My baby is six today

6.45 am (been awake since 5.45am)

Where does time go? You slipped into our lives six years ago, I say slip because your birth was slow and long and calm, perhaps too calm. It was also scary. and frightening, and shocking and amazing and wonderful. Your entrance gentle, quiet. Every new baby is but an angel to their waiting parents. You were blonde with downy hair and big ice blue eyes all crunched up awaiting to unfurl. A fresh spring leaf.

Our love for you is boundless. To infinity and beyond and back again. I love you more than words can say. All of that tacky “sentimental” stuff does have meaning. My second son take all these words and phrases wrap yourself up in them, take comfort from the passions of parents.

After you were born I spent a week camped out in my bedroom, feeding, feeding, feeding, changing, changing, changing, watching, watching, watching, day became night and night became day, one endless party to newness and helplessness. I also developed a teenage crush on Nick Cave, I hugged the copy of NME close to me. Me and Nick would make it through each night, he would provide the sound track to my babies first year. I would play this track Breathless again and again, dance around my little front room, feel ecstatic about you, jiggle out trapped wind, wrap my arms around and around our love.

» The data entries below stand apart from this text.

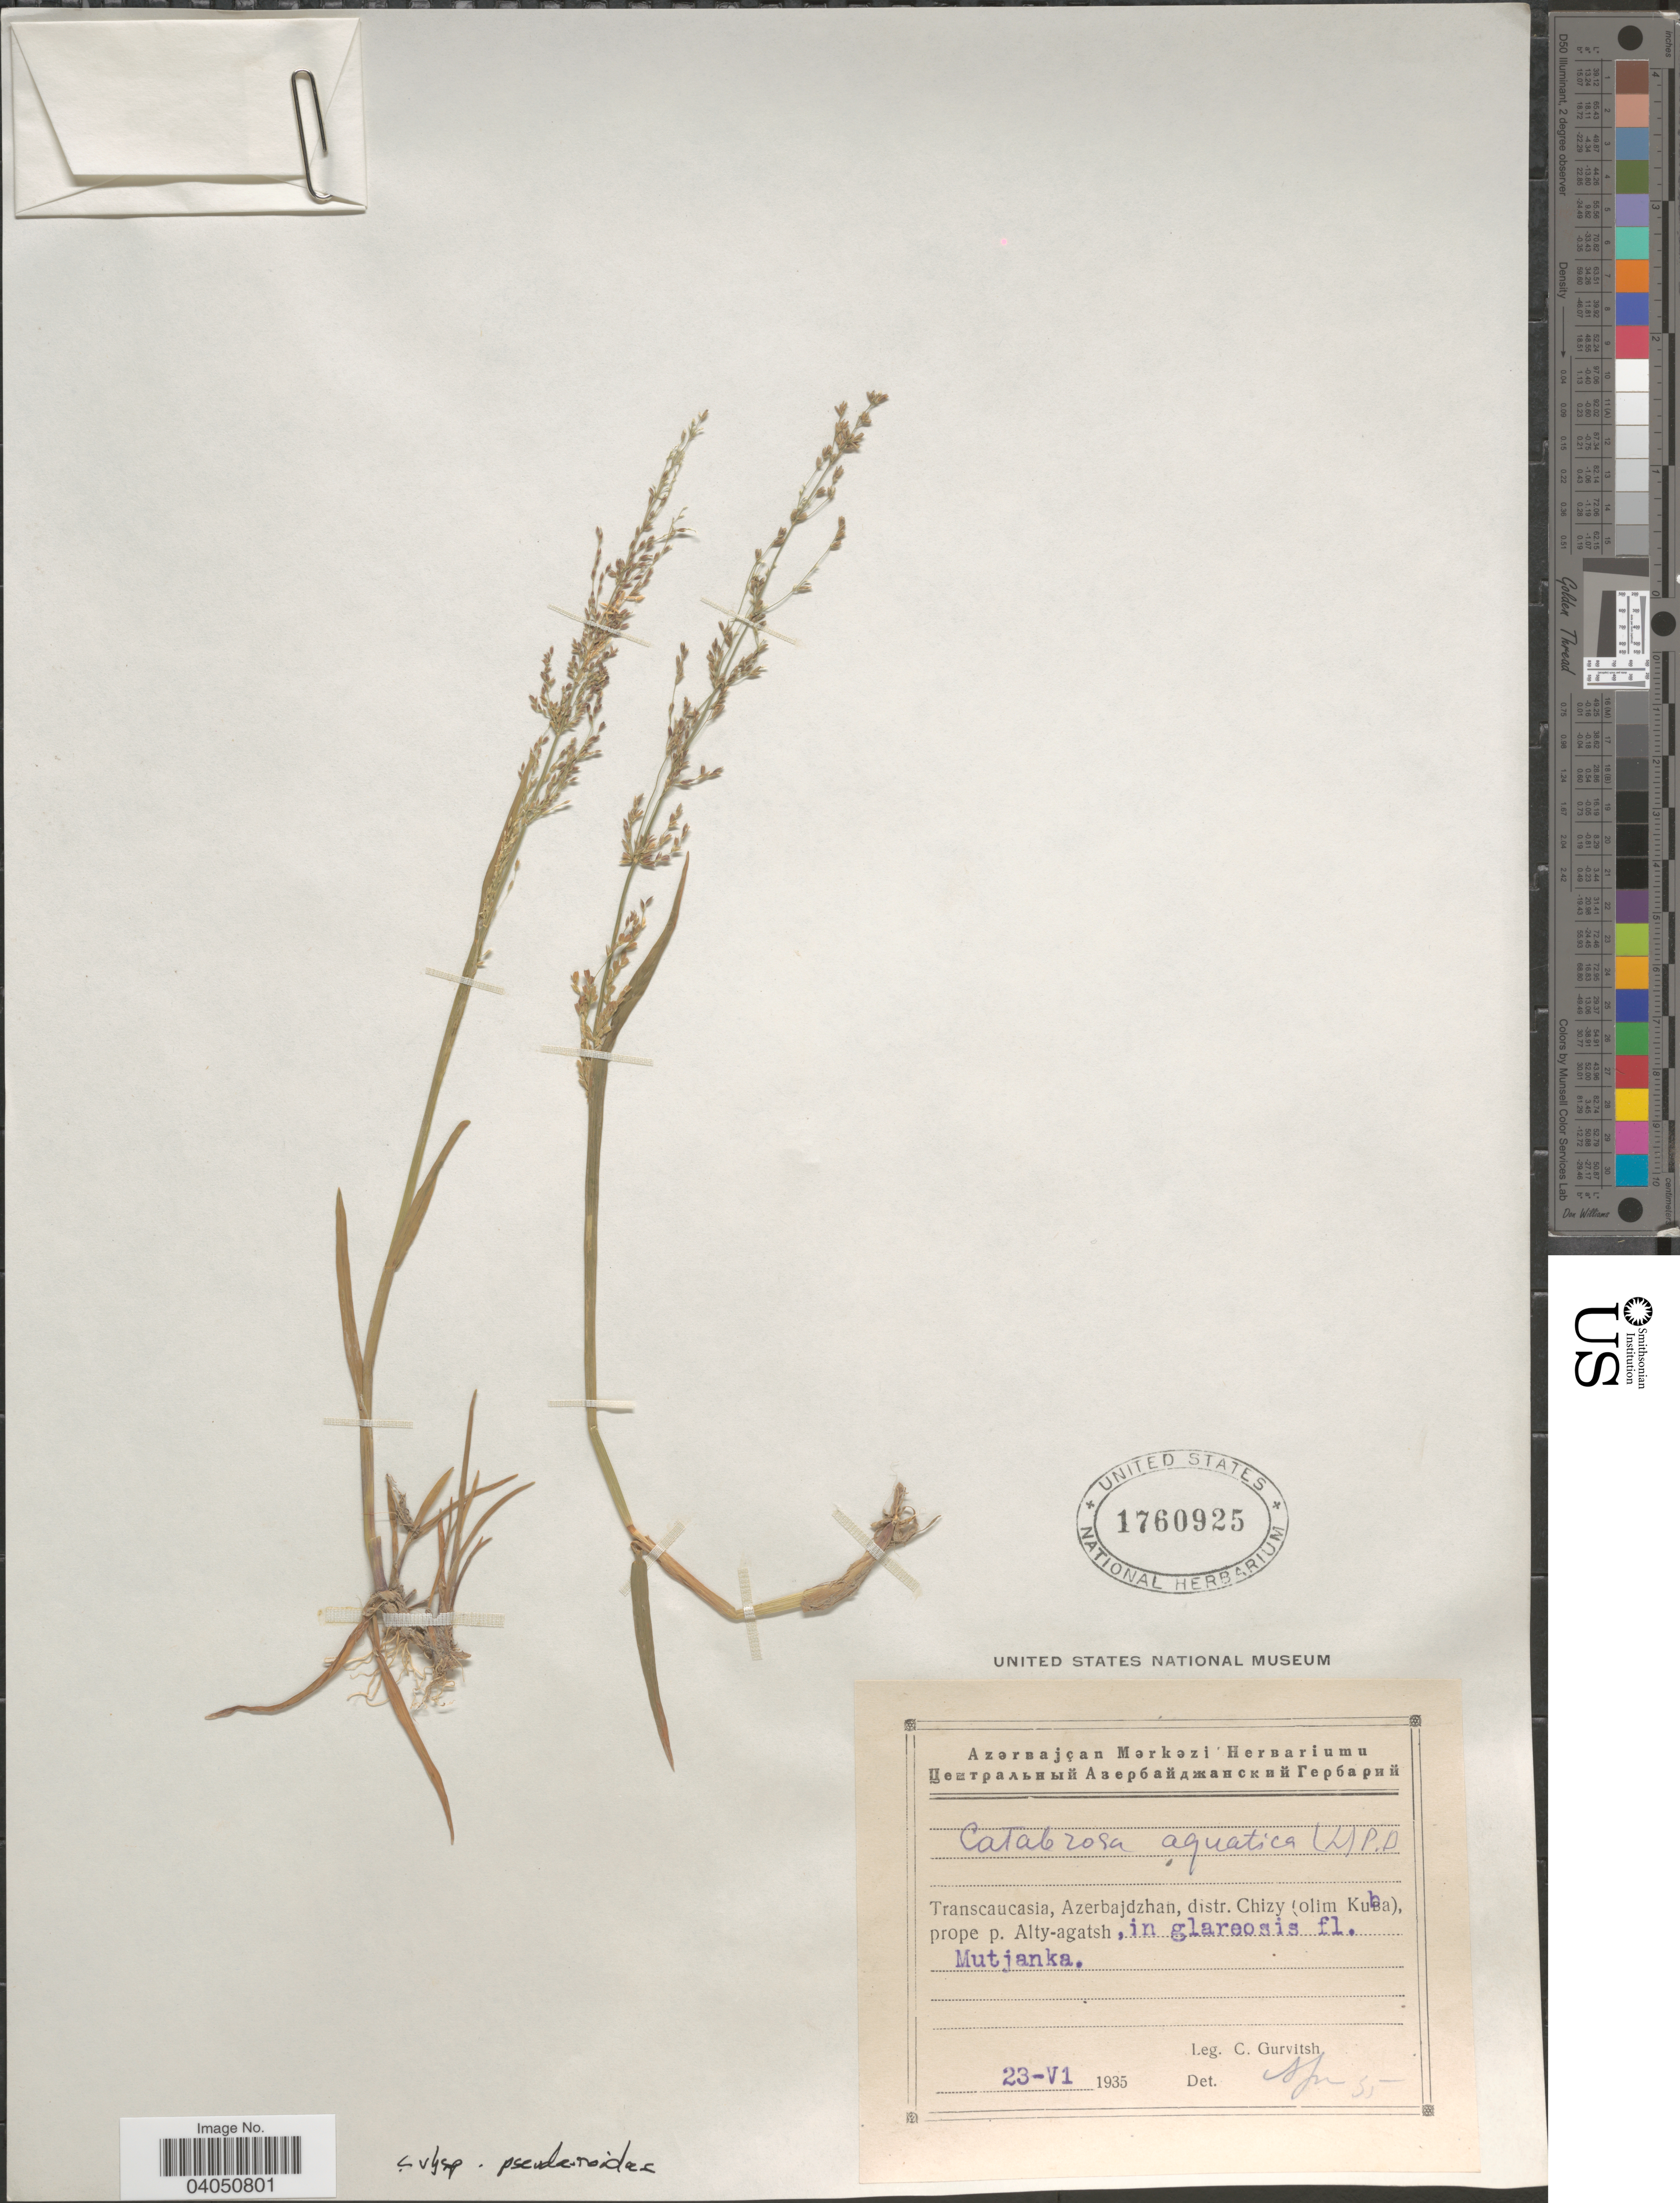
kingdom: Plantae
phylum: Tracheophyta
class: Liliopsida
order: Poales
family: Poaceae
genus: Catabrosa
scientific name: Catabrosa aquatica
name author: (L.) P. Beauv.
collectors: C. Gurvitsh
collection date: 1935-06-23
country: Azerbaijan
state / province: Quba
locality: Transcaucasica, Azerbajdzhan, distr. Chizy (olim Kuba), prope p. Alty-agatsh, in glareosis fl. Mutjanka.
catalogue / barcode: US 1760925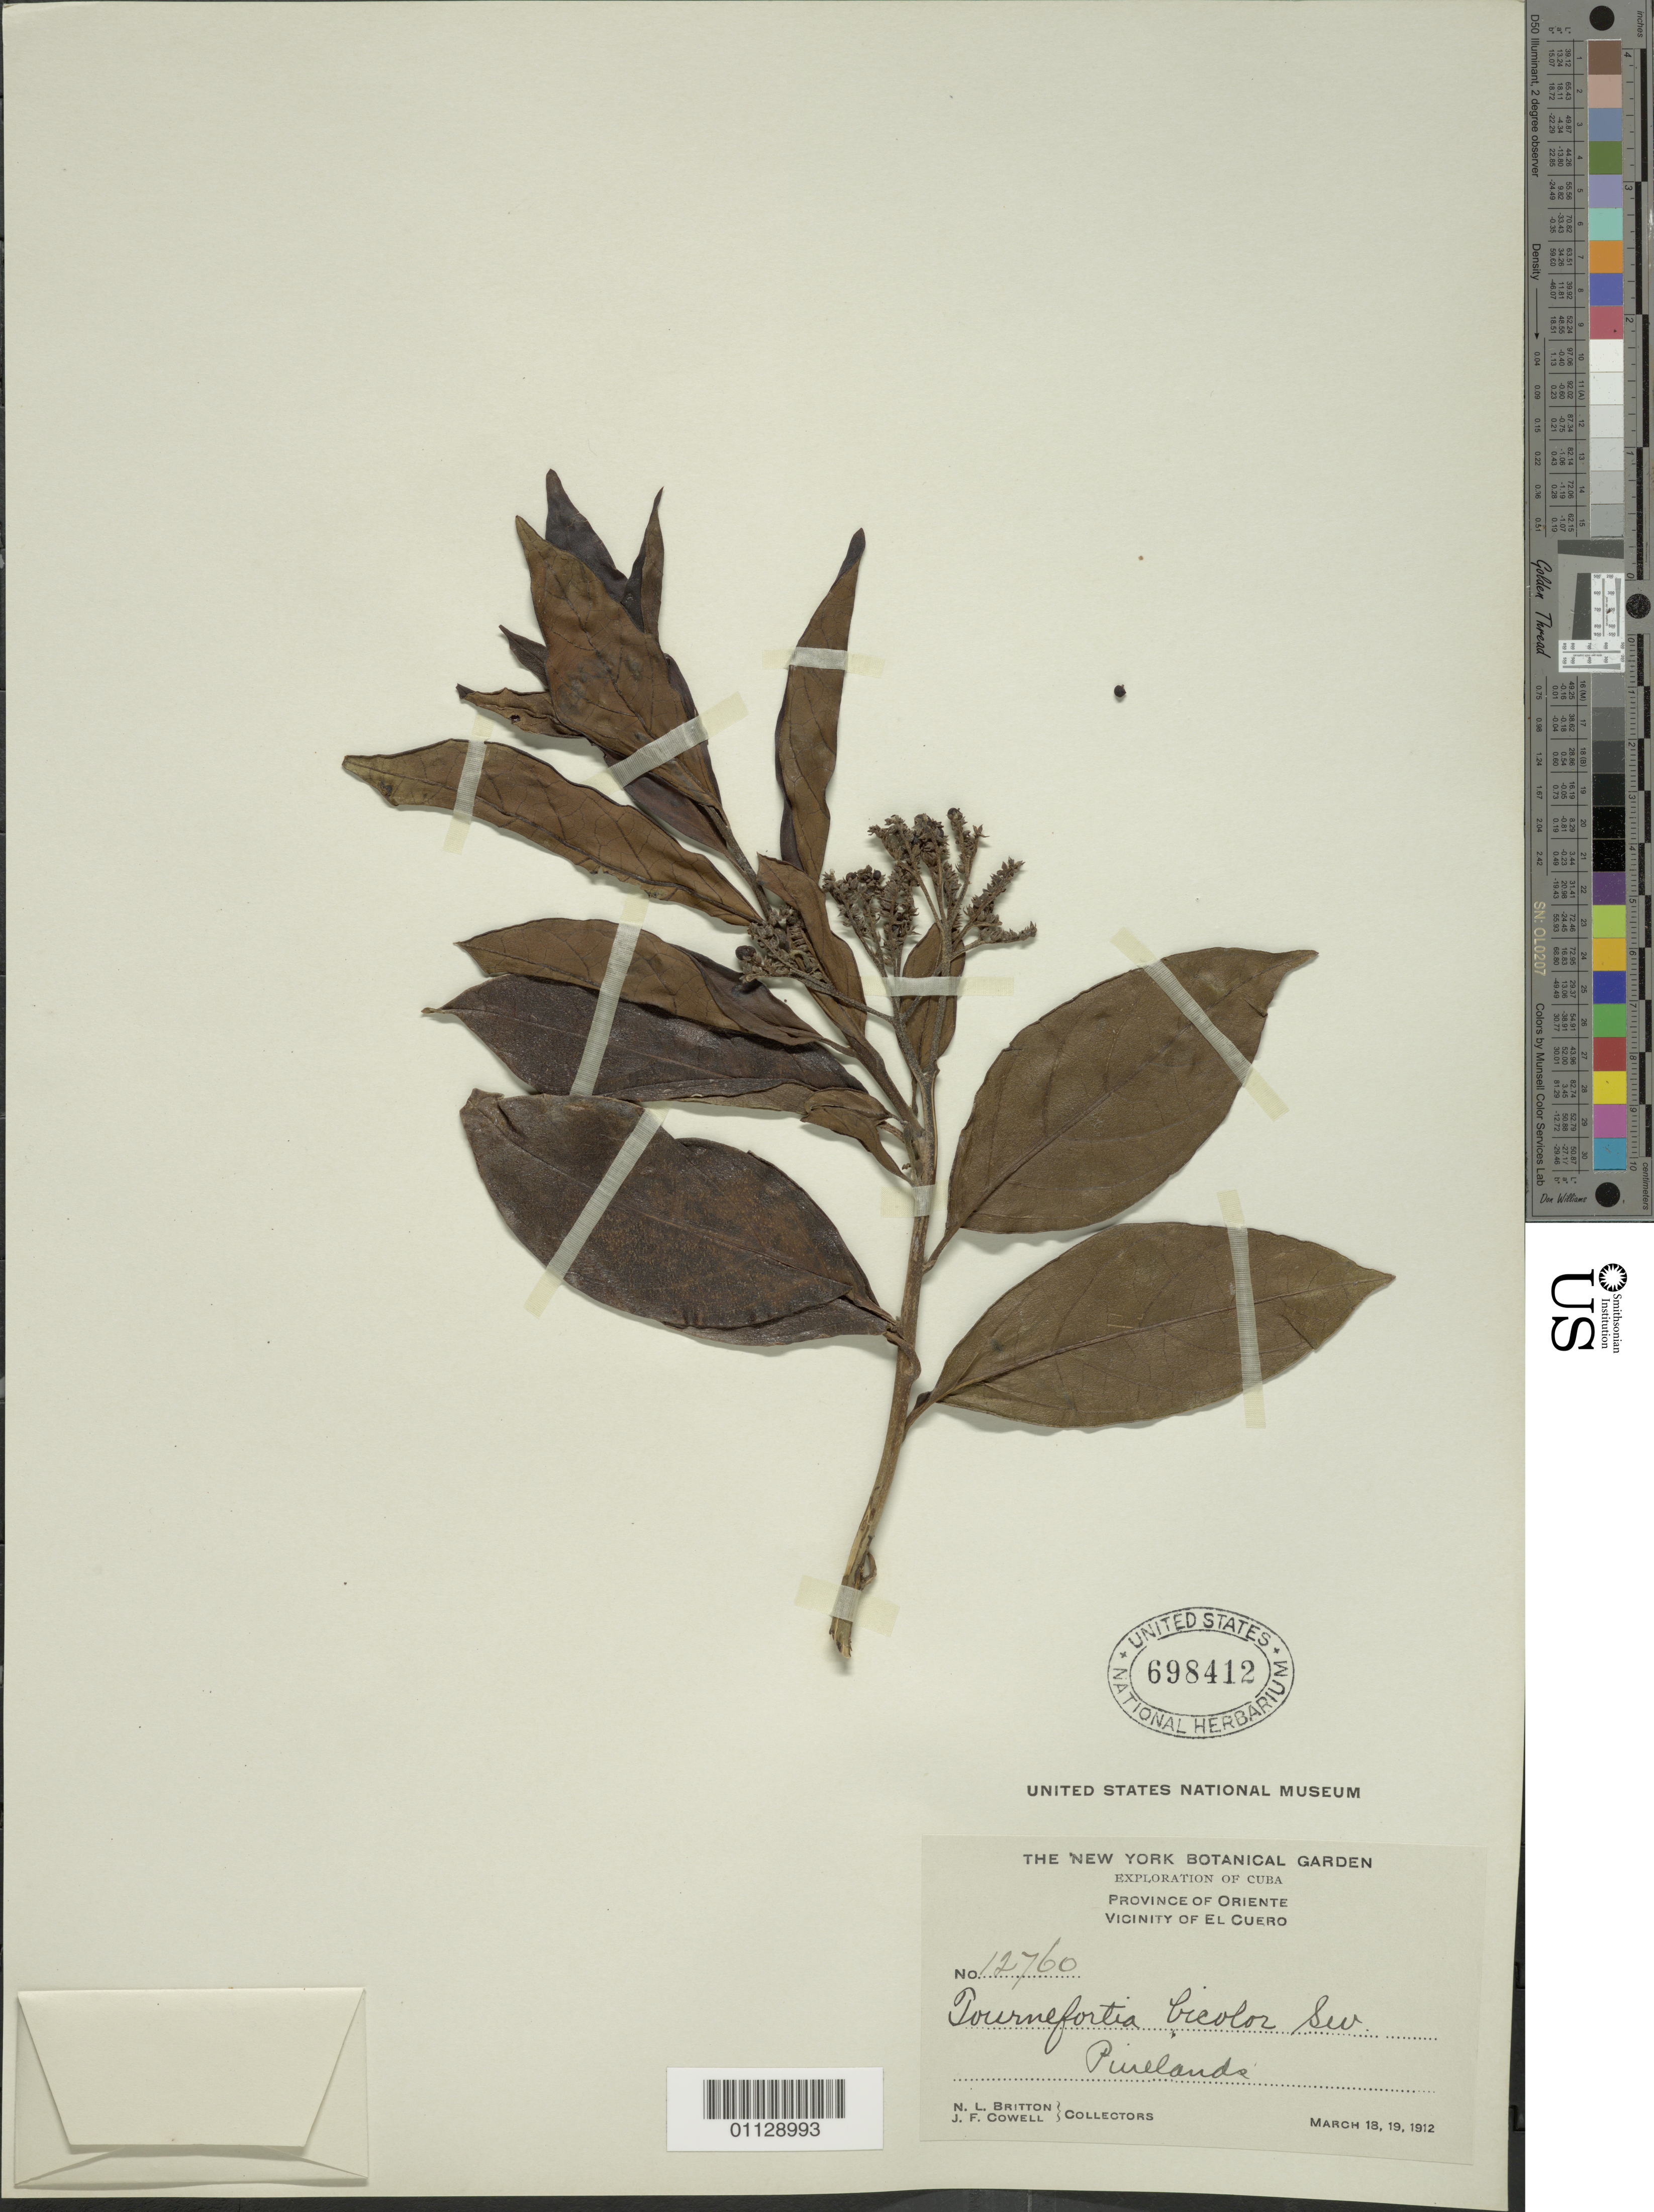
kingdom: Plantae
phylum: Tracheophyta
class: Magnoliopsida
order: Boraginales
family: Heliotropiaceae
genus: Tournefortia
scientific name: Tournefortia bicolor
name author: Sw.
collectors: N. Britton & J. F. Cowell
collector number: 12760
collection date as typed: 18 Mar 1912 to 19 Mar 1912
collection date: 1912-03-18/1912-03-19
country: Cuba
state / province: Oriente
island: Cuba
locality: Pinelands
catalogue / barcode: US 698412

For it is love, it must be that provides the endurance to continue to care when you have no energy left at all. When all you want to do is sleep and rest. When your head feels totally numb and just getting up, getting dressed, washing yourself is almost impossible. Who would have thought that such a tiny human being could cause such havoc. It is easy, so easy to forget the intensity of this time. In the forgetting probably comes romantic notions about what it really was like, idealisation.


I made a big chocolate cake disaster. I baked the cake as you lost yourself in Mine Craft and your brother strummed his guitar. The cake cooked fine, but when I got it out of the tin it broke into four pieces Patrick was distracting me with a rant about the Green Party leader, I should have been more careful. I got annoyed with him. I shouldn’t have snapped. The cake broke real bad.  A large cross formed from the broken quarters. Baking failure. Big no, wrong, incorrect. The children poked and ripped at it as if wild dogs to a kill. I will have to make it again. Ahhhhhhh


I’ve been up since early wrapping presents for little Naoise, he has to go to school today, but I am sending him with a packet of chocolate buttons for each child in his class. Chocolate is important. Chocolate bonds friendships and love and family. How Naoise loves chocolate.

Mum and dad are coming over tonight and my next door neighbour. We will watch him blow out candles, sing praises to his birth and assist him in constructing lego models.

My neighbour’s son was also born on this day, he is a man, all grown up. How special it is that we share our sons birthdays. When Naoise was born she bought around bowls of fresh fruit for me to eat, she made sure that I was ok, and she adored our new baby.